Culturebox

Don’t Be So Gullible, McFly

Have we really solved one of Back to the Future’s most enduring mysteries?

Michael J. Fox and Christopher Lloyd in Back to the Future 

Hard-core fans of Back to the Future got a bit of a raw deal. Where the Star Wars nerds and Trekkies each had at least half a dozen films to go with countless book spinoffs, TV series, and comics, we had only the original BttF trilogy, a few video games, and a better-left-forgotten cartoon series. (Yes, I know there are also three novelizations —they hold a proud spot on my bookshelf.) With such a paucity of content to pore over, there’s little discord within the fan community and relatively few mysteries to argue about. But there are a few: Is the bum named Red in 1985 the same person as Mayor Red Thomas from 1955? (He’s not.) Why does Marty’s paternal great-great-grandmother from Part III look so much like his mother? (Is there a history of incest in the McFly family?) And, most vexing of all, why would a crazy old scientist be friends with a teenager?

It was apparently a slow news day on Wednesday, because one of the stories making the rounds was that there was finally an explanation for the friendship between Doc Brown and Marty McFly. After the question was posed on Mental Floss, a commenter claiming to be Bob Gale, co-writer and producer of the trilogy, gave the somewhat mundane explanation that a young Marty had heard Doc was dangerous, so “being a red-blooded American teenage boy,” he sneaked into his lab, and they somehow became friends as a result.

First off, no one on the Internet knows you’re a dog, or whether you’re really Bob Gale. To be fair, the explanation given on Mental Floss isn’t far off from what the real Bob Gale said on Facebook in April, but I’ve seen enough Internet hoaxes to say I’ll wait for a picture of him holding a sign that says “Yes, it’s me” with today’s newspaper before I buy it completely. (Update, Aug. 19, 2011: OK, so here’s Bob Gale holding a sign that says, “Yes, it’s me.”  But where’s my newspaper?)

Why else might Doc and Marty have become friends? An early draft of the script (available online) provided a quick explanation that Doc hired Marty to sweep his garage, and an even earlier draft (also available online) had the two running a video-pirating business together. Other drafts also had Doc building the time machine out of a refrigerator and Marty returning to a present-day where Doc had made a fortune building robot servants that run on Coca-Cola—so these rejected scripts shouldn’t be taken as gospel.

Some of the commenters at Mental Floss brought up a competing theory, that Doc was friends with Marty because he remembers meeting him in 1955. But this doesn’t seem credible, since according to the rules of space-time physics established within the film—namely that alternate realities are spawned by time travel, and there’s no Terminator-esque loops—the story begins in a timeline where Marty hasn’t traveled back to the 1950s, as evidenced by the fact that his parents are still losers.

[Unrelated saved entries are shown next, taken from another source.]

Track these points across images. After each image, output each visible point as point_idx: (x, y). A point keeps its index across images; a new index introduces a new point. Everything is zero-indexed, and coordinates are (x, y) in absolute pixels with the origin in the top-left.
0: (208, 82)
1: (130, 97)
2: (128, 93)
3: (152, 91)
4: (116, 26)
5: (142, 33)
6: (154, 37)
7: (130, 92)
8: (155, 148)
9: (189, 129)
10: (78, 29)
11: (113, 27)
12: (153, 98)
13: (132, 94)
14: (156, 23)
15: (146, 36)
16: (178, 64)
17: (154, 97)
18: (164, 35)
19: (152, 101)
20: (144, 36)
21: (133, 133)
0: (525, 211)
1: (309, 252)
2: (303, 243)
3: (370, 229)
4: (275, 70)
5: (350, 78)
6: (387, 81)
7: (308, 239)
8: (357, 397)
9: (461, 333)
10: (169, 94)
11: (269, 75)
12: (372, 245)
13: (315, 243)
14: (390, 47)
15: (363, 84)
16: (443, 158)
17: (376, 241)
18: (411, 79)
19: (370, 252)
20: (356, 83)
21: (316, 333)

The version of Doc we meet at the end of the movie was indeed part of the revised timeline, and thus remembered Marty perfectly well—although he probably had a few awkward years where he had to pretend that he didn’t. (As for Marty’s parents, they must have been surprised when their son grew up to look exactly like the guy who got them together.)

In the late-1990s, there was a rumored prequel in the works called Back to the Beginning, which involved a young Marty becoming friends with Doc. Bob Gale (the real one) has denied that he had anything to do with this project, if it even existed at all, noting that a Back to the Future film that took place before Doc had invented the time machine would be pretty boring.

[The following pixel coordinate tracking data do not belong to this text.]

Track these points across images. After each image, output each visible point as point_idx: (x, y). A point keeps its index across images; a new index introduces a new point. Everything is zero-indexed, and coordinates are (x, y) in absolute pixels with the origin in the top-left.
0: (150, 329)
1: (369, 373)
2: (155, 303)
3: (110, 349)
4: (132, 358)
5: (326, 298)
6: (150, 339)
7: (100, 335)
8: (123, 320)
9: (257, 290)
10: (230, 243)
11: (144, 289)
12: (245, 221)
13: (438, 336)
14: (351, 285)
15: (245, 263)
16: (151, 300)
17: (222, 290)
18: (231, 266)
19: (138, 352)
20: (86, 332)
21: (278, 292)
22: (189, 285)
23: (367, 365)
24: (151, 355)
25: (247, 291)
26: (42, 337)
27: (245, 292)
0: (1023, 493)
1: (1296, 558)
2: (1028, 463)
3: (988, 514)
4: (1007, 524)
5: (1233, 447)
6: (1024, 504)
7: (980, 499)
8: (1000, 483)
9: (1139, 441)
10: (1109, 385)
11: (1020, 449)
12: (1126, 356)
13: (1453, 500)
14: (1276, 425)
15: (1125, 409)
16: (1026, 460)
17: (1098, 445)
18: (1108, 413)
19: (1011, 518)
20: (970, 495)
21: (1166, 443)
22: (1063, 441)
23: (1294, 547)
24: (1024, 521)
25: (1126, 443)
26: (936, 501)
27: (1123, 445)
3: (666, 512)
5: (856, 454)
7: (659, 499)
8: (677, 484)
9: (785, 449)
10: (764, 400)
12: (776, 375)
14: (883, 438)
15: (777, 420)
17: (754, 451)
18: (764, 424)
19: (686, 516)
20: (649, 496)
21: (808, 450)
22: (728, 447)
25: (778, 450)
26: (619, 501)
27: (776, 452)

Personally, I never found the relationship between Doc and Marty that implausible. Friendships between local scientists and young boys have been firmly set in the public consciousness since at least the days of Watch Mr. Wizard. An early draft the film called Doc’s character “Professor Brown,” but producer Sid Sheinberg demanded that it be changed—presumably because this boy-professor bond was already a cliché, having been parodied in Peabody’s Improbable History, Police Squad! and other programs.

Still, according to Wikipedia, Gale and director Robert Zemeckis had trouble making Marty and Doc’s friendship seem believable until they added the scene where Marty plays guitar on the giant speaker. Wait, why did Doc have that giant speaker in his laboratory? Did Marty go in there and turn the knobs all the way up at 8 a.m. on a regular basis? I love overanalyzing a movie as much as the next guy, but I’m perfectly happy with the explanation that Doc and Marty are friends because they are.